Exercise prompt:
Reproduce word for word the section of the comment thread that begins with the words "Well said, Gerard, but" and ends with "broken from within.".

Good point! On commentary on an article by Ross Douthat I saw much leftish justification for Reverend Wright's sermons while bashing "white fundamentalists".

Posted by: Joe Lammers at March 18, 2008 2:00 AM

Leftists wouldn't know a fundamentalist if we bit them on the ass. I should know, because I am one. The fundamentals of Christian belief are that we are all sinners, and fall short of the glory of God, and are in need of salvation, which can only be assured in the sacrifice of Christ, and which we are compelled by Christ Himself to preach to all men everywhere. Oh, and we also believe that God so loved the world that he gave his only begotten Son in order to redeem each individual in it.

Jeez, we're evil.

Posted by: Chris at March 18, 2008 3:41 AM

Well said, Gerard, but not surprising.

I've long held the belief that the most illiberal people you'll ever meet are liberals, based in large measure on my work as a prosecutor.

So it's of a piece that racism finds a willing host in the hearts and minds of those once considered to be its most common victims.

Posted by: Mike Lief at March 18, 2008 6:20 AM

Wonderful post.

As I noted earlier today, it is remarkable just how many people forget that glass houses can be broken from within.

Posted by: SC&A at March 18, 2008 7:01 AM

Thanks for the clarity!

Dataset content:

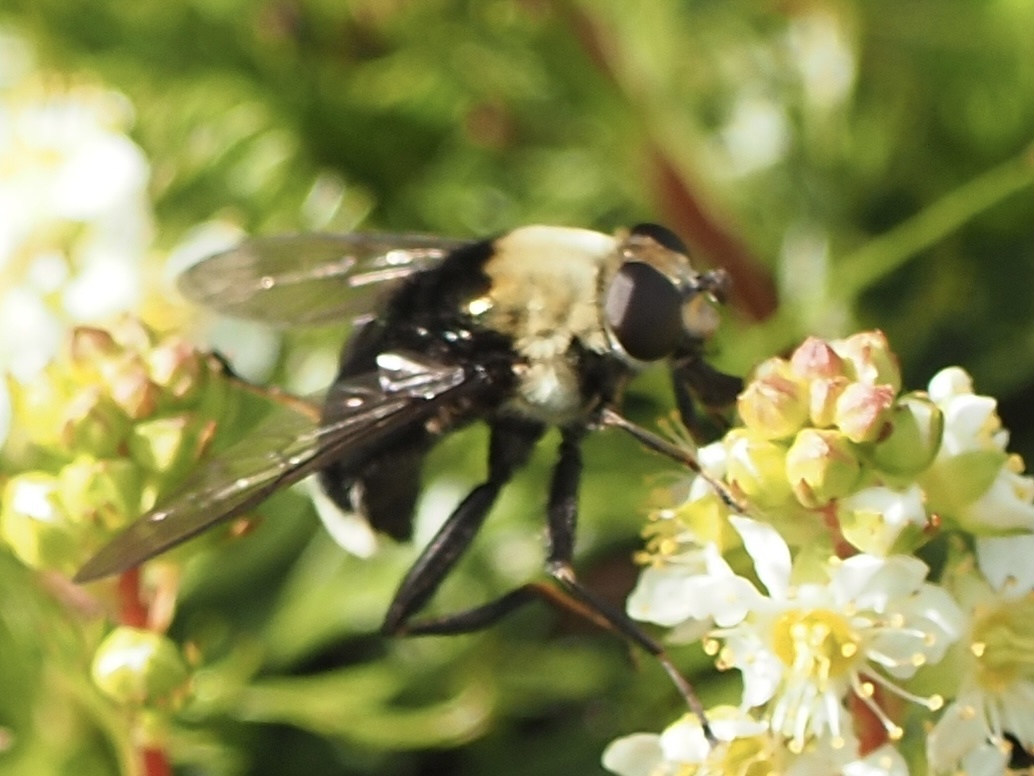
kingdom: Animalia
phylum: Arthropoda
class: Insecta
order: Diptera
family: Syrphidae
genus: Hadromyia
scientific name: Hadromyia grandis
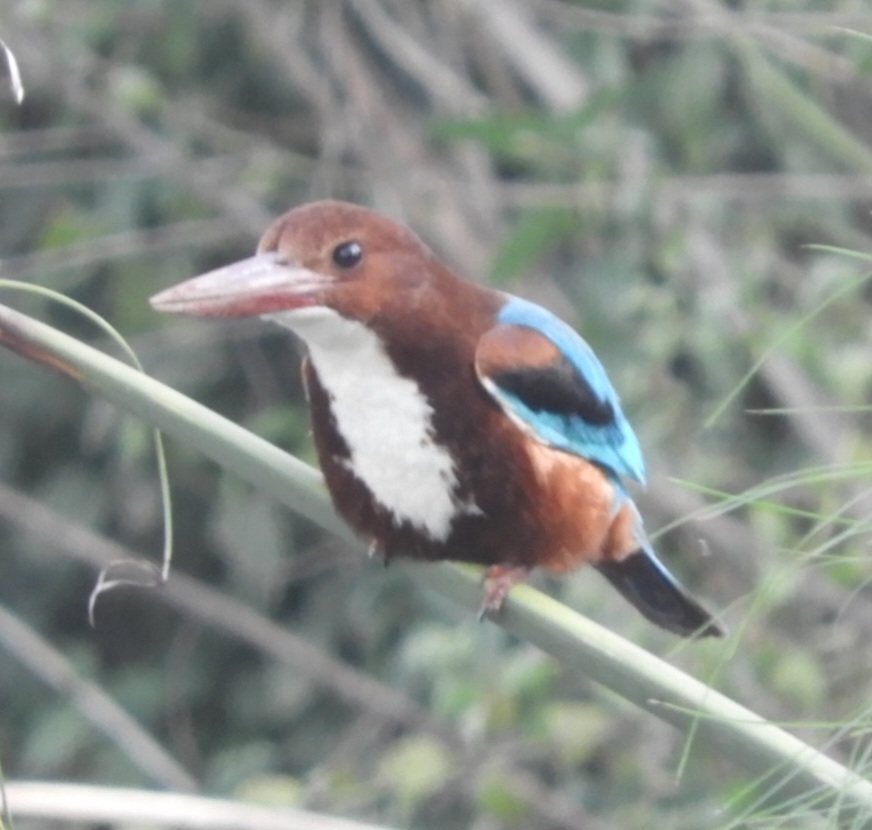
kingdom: Animalia
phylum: Chordata
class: Aves
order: Coraciiformes
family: Alcedinidae
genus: Halcyon
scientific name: Halcyon smyrnensis
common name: White-throated kingfisher
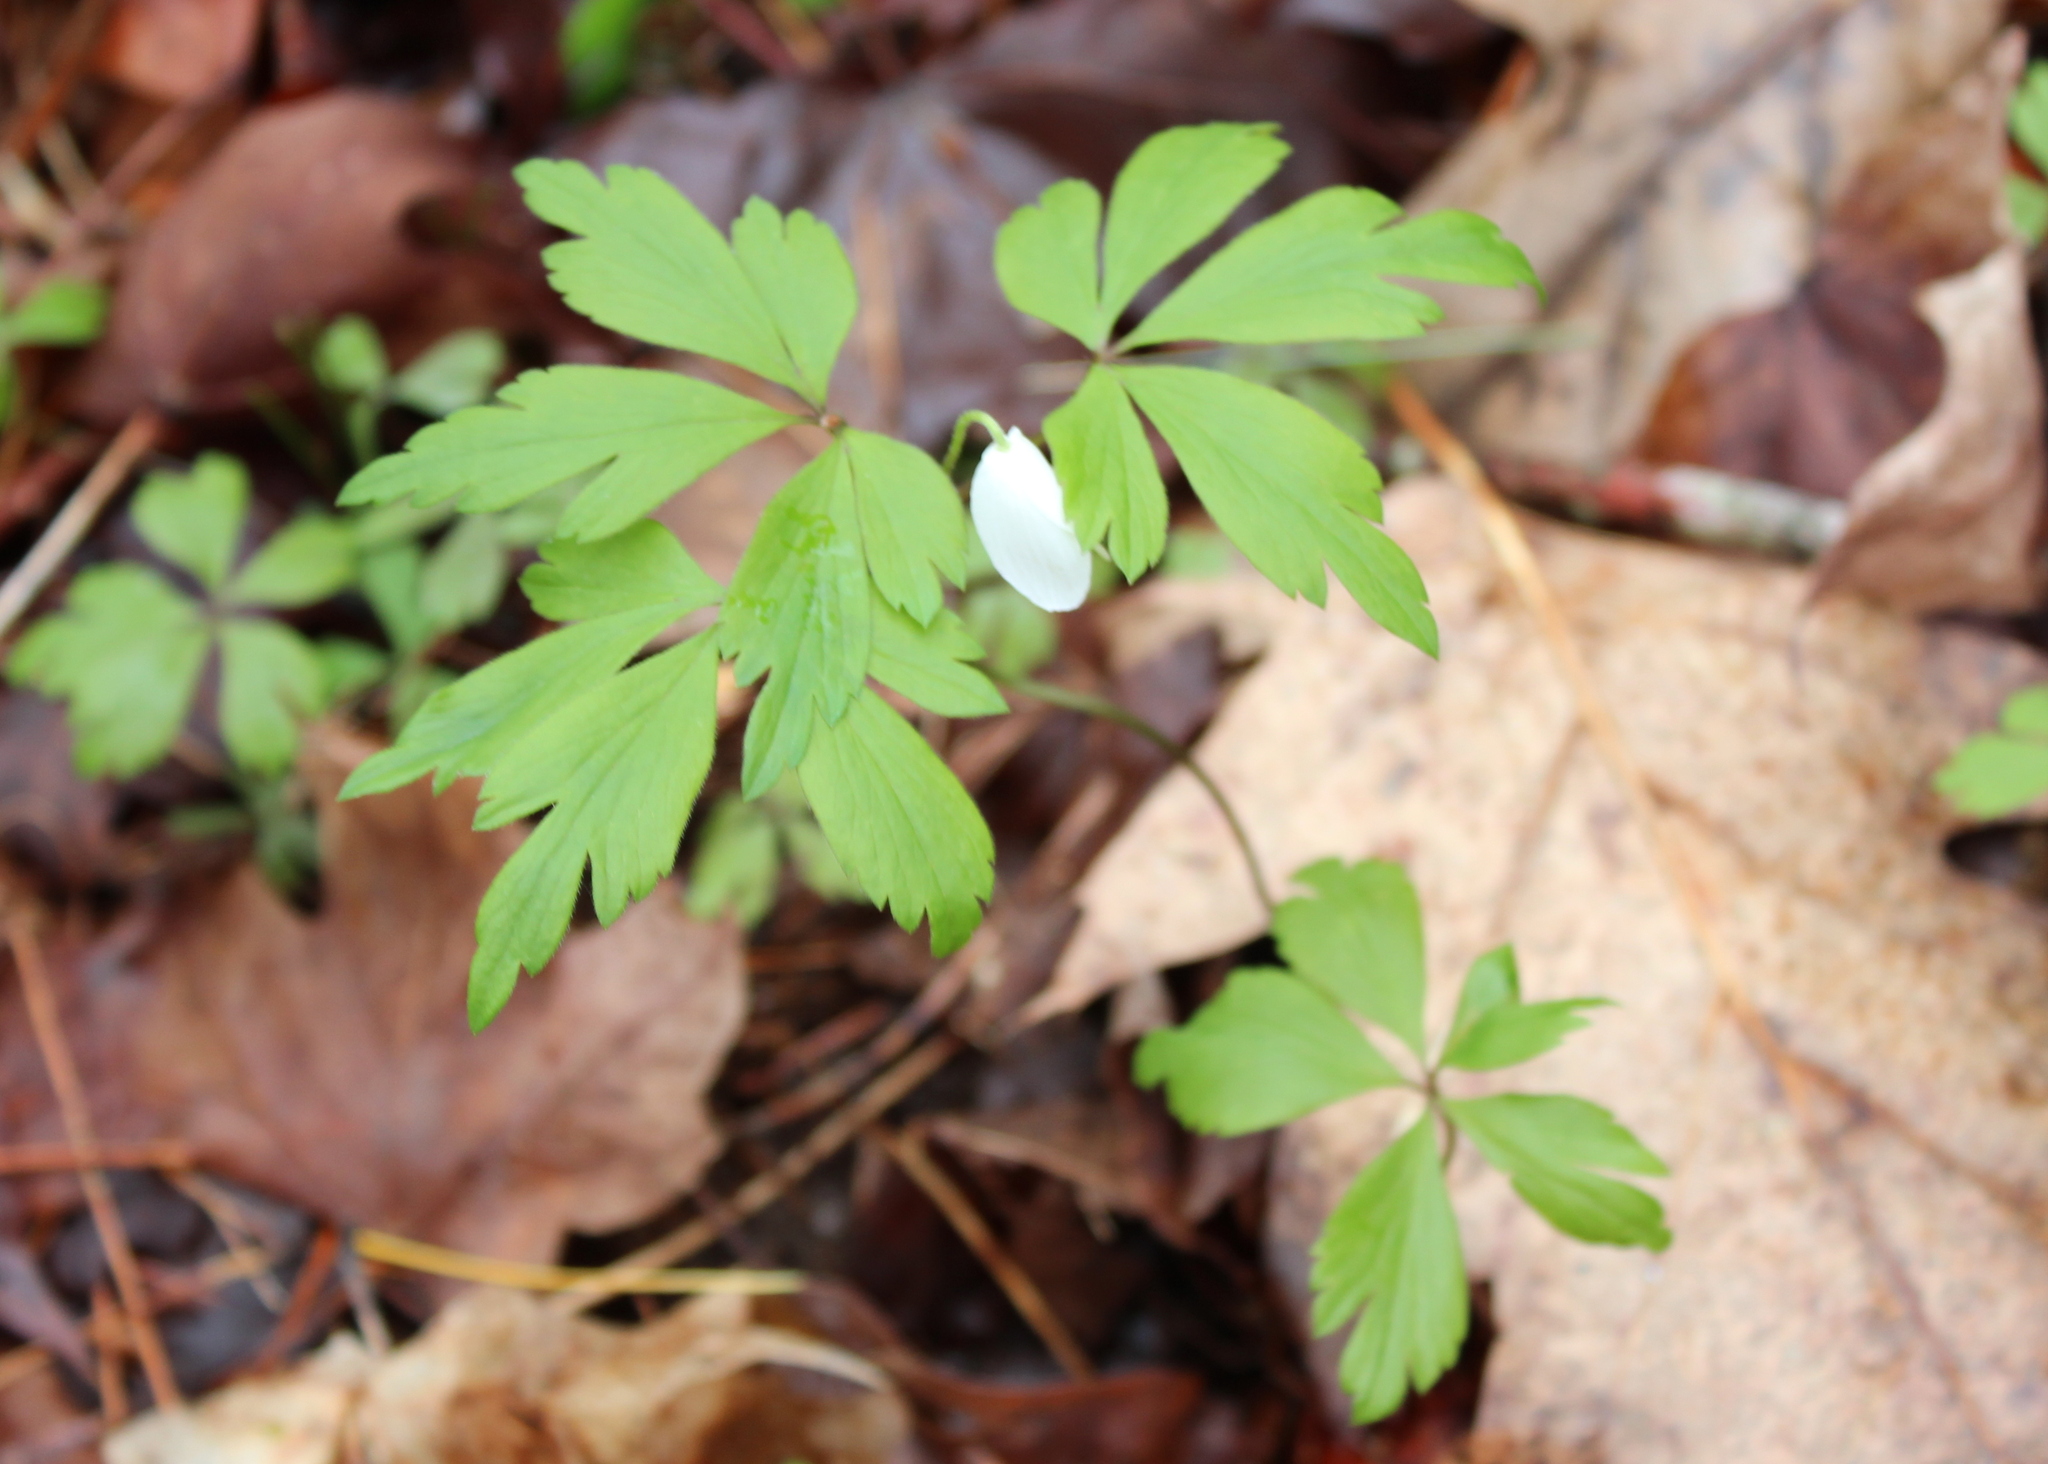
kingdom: Plantae
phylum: Tracheophyta
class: Magnoliopsida
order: Ranunculales
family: Ranunculaceae
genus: Anemone
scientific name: Anemone quinquefolia
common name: Wood anemone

Response for this exercise:
Well said, Gerard, but not surprising.

I've long held the belief that the most illiberal people you'll ever meet are liberals, based in large measure on my work as a prosecutor.

So it's of a piece that racism finds a willing host in the hearts and minds of those once considered to be its most common victims.

Posted by: Mike Lief at March 18, 2008 6:20 AM

Wonderful post.

As I noted earlier today, it is remarkable just how many people forget that glass houses can be broken from within.